Pengendalian gulma dengan menggunakan herbisida secara tidak terkendali akan membuat gulma menjadi resisten. Seperti halnya yang terdapat pada hasil penelitian yang menunjukkan bahwa gulma yang tetap bertahan hidup 6 MSA pada dosis 24g ba/ha terdapat pada ekotip SEC1 (30), SEC3 (43,3), SEC5

(6,67) dan SEC6 (16,67). Respon yang berbeda antar populasi jajagoan ini dapat dipengaruhi oleh banyak faktor, termasuk diantaranya adalah teknik pengendalian, dosis herbisida, jenis herbisida, dan waktu pemberian herbisida. Purba (2009) mengatakan bahwa populasi gulma resisten herbisida adalah populasi yang bertahan hidup normal pada dosis yang biasanya mematikan populasi tersebut.

Dalam penelitian ini menunjukkan bahwa jajagoan yang berbeda ekotip disemprot dengan menggunakan herbisida metil metsulfuron menunjukkan respon yang berbeda. Pada parameter jumlah anakan terdapat pada ekotip sunggal sebesar 3.33 pada dosis 24 g ba/ha. Hal ini dikarenakan bahwa jumlah yang bertahan hidup lebih tinggi dibanding yang lainnya.

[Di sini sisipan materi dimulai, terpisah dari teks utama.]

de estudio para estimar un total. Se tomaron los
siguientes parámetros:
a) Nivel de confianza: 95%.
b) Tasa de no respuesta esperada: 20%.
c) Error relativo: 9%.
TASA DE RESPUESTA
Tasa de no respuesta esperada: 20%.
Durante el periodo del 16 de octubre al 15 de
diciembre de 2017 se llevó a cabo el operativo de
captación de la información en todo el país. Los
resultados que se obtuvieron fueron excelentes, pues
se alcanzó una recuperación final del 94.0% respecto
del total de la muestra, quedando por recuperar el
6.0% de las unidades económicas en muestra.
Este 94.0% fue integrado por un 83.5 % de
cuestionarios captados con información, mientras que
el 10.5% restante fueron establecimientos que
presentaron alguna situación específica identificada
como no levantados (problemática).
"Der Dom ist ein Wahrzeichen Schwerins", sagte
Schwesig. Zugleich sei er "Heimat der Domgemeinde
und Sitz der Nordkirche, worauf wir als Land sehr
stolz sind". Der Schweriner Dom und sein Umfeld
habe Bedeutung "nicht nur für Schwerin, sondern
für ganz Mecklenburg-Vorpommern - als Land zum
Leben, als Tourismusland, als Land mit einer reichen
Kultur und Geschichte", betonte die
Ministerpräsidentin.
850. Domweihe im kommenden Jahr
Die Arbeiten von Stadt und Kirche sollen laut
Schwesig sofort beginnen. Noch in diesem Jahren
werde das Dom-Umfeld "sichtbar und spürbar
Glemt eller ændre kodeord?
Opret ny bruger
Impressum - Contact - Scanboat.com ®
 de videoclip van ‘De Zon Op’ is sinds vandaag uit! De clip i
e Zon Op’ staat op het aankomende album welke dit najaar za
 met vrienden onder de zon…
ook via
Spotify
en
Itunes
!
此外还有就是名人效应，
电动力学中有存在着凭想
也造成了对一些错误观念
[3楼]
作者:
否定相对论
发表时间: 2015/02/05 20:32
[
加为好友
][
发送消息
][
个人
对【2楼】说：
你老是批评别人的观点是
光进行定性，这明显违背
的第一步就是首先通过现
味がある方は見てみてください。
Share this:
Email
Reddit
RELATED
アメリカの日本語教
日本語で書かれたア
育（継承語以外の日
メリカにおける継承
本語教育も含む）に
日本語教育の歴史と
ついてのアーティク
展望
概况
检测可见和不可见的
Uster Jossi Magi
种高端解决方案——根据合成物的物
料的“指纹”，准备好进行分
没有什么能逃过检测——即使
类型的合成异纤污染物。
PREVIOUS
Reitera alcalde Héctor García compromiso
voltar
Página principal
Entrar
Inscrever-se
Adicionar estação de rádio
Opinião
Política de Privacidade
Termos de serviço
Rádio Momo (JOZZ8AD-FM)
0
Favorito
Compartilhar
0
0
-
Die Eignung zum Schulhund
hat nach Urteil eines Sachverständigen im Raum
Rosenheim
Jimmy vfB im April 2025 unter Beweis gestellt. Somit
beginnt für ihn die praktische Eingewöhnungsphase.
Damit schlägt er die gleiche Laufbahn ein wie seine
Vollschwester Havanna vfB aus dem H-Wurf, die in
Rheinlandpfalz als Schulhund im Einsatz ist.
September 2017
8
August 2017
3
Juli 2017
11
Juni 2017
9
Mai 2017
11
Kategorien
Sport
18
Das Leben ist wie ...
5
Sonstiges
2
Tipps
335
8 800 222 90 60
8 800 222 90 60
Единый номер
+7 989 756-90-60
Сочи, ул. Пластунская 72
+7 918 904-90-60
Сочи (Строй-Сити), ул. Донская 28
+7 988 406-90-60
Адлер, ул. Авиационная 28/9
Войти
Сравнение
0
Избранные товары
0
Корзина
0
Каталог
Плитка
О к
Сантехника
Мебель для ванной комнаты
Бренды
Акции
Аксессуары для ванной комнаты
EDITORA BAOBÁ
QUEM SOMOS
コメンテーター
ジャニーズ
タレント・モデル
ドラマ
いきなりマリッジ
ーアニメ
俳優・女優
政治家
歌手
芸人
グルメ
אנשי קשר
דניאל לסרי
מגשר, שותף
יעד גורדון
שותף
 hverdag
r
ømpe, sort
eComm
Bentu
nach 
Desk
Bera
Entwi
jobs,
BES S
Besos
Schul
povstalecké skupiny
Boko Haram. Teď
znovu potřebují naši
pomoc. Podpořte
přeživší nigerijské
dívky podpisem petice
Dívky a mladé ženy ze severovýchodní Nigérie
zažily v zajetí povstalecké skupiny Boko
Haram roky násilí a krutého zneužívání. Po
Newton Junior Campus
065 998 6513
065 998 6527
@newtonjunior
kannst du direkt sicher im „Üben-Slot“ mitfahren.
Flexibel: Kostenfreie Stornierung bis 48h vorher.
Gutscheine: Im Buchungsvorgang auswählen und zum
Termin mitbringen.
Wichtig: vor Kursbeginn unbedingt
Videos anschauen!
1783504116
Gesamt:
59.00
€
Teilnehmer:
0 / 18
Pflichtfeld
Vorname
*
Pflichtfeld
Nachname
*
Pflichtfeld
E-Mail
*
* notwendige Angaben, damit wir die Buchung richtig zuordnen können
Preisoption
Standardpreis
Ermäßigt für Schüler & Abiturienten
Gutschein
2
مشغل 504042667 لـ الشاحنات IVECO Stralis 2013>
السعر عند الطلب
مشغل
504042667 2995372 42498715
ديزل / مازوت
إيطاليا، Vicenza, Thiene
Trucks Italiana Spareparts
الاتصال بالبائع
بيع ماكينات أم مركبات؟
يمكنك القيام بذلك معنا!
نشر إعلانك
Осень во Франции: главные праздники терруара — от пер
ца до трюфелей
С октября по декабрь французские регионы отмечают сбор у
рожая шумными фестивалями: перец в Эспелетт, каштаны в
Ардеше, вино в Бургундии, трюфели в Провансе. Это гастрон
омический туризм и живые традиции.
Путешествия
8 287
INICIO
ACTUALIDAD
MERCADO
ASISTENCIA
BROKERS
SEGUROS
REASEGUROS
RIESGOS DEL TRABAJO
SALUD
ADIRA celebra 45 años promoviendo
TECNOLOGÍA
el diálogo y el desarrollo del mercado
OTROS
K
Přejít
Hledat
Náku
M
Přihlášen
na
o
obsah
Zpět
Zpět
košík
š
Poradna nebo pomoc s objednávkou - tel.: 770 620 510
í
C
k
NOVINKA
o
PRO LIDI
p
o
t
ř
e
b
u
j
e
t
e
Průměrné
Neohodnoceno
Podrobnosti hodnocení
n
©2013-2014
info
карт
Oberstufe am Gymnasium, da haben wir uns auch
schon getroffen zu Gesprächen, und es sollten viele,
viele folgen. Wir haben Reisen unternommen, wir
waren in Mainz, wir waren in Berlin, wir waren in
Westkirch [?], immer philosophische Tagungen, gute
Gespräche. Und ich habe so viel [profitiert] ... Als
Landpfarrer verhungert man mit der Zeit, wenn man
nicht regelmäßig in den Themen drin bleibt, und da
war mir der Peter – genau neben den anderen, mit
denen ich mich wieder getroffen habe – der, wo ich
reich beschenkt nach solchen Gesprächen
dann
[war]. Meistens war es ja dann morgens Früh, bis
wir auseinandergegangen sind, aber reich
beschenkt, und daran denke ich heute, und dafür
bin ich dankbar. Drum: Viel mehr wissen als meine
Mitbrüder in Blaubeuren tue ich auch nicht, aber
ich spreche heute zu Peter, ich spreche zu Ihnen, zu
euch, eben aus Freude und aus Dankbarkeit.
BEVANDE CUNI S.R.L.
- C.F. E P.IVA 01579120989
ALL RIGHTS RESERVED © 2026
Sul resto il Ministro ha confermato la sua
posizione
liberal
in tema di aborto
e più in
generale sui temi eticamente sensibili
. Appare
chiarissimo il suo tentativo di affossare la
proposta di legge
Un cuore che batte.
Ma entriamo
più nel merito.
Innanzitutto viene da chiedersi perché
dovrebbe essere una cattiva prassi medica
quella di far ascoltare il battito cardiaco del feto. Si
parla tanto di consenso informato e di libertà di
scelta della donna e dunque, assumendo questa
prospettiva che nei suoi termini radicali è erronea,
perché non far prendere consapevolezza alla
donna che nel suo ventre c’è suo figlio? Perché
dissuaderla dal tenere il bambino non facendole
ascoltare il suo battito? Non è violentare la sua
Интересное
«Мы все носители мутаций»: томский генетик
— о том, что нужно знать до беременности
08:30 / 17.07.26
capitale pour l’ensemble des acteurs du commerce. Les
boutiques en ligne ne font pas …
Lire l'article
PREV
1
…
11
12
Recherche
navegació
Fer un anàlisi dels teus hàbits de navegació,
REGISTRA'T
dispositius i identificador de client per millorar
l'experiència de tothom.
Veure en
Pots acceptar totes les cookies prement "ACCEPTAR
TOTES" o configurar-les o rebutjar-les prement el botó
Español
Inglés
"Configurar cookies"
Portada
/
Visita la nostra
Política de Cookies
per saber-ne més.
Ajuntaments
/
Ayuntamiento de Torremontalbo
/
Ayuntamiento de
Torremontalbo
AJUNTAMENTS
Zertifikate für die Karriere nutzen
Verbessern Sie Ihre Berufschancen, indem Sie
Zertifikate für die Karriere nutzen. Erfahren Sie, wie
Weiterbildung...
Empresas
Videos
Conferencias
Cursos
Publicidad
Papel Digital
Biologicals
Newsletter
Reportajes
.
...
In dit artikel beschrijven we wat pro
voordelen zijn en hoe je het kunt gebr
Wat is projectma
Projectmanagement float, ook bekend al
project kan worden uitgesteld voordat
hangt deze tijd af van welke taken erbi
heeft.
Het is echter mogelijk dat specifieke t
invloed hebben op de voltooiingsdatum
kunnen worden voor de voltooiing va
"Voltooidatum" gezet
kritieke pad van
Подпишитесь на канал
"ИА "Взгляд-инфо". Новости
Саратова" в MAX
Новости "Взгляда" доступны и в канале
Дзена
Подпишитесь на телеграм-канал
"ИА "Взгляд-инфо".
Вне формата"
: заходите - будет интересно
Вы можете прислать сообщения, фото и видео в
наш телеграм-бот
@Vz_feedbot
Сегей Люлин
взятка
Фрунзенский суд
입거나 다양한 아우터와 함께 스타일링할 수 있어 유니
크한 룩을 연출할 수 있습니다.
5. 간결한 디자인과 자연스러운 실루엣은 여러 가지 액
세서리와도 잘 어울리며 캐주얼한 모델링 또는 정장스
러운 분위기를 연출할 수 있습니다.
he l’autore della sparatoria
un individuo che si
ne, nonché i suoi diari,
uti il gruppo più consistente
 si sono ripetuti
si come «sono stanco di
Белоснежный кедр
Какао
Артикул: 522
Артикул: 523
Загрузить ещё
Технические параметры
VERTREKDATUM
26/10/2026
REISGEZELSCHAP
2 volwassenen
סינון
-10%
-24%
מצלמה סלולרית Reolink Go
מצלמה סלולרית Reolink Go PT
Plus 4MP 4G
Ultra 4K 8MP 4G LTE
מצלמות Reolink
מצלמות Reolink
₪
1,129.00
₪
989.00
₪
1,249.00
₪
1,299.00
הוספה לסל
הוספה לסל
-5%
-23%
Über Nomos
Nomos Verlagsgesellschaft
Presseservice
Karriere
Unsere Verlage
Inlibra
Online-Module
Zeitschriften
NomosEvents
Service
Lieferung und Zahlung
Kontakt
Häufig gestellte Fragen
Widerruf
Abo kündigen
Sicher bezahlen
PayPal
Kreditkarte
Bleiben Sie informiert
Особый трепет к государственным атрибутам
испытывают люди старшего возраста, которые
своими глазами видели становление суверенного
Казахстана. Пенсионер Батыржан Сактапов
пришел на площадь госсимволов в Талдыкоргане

Penyemprotan gulma yang dilakukan berpotensi untuk mencegah kehilangan produksi padi. Hal ini dikarenakan hingga 6 MSA, jajagoan yang masih bertahan hidup pada dosis 24 g ba/ha sudah ada yang 0 %, dan untuk yang 3 MSA terdapat kematian jajagoan yang sangat significan. Sehingga pengurangan produksi yang diakibatkan oleh jajagoan bisa dicegah. Sesuai dengan penelitian yang dilakukan oleh Kadir (2007) bahwa aplikasi herbisida baik pada waktu 21 hari setelah tanam dan dapat menekan kehilangan produksi padi sebesar 15-32%.

Pertumbuhan jajagoan sangat dipengaruhi oleh ekotip atau lingkungan pertumbuhan gulma. Rata-rata pertumbuahan jajagoan yang berasal dari dataran rendah menunjukkan kurang respon dalam pertumbuhannya. Dalam ekotip Binjai, dan tanjung morawa perlakuan kontrol mempunyai bobot kering yang lebih tinggi dibanding perlakuan dari 1,5 g ba/ha. Kemungkinan hal ini disebabkan penyemprotan herbisida metil metsulfuron dosis rendah dapat memacu pertumbuhan gulma. Soetikno dan Sastroutomo (1990) menyatakan

bahwa lingkungan merupakan kesatuan dari segala faktor-faktor baik yang hidup (biotis) maupun yang mati (abiotis) yang dapat mempengaruhi pertumbuhan, perkembangbiakan, atau penyebaran dari segala jenis tumbuhan. Dimana penggunaan zat kimia tertentu dapat mempengaruhi pertumbuhan tanaman.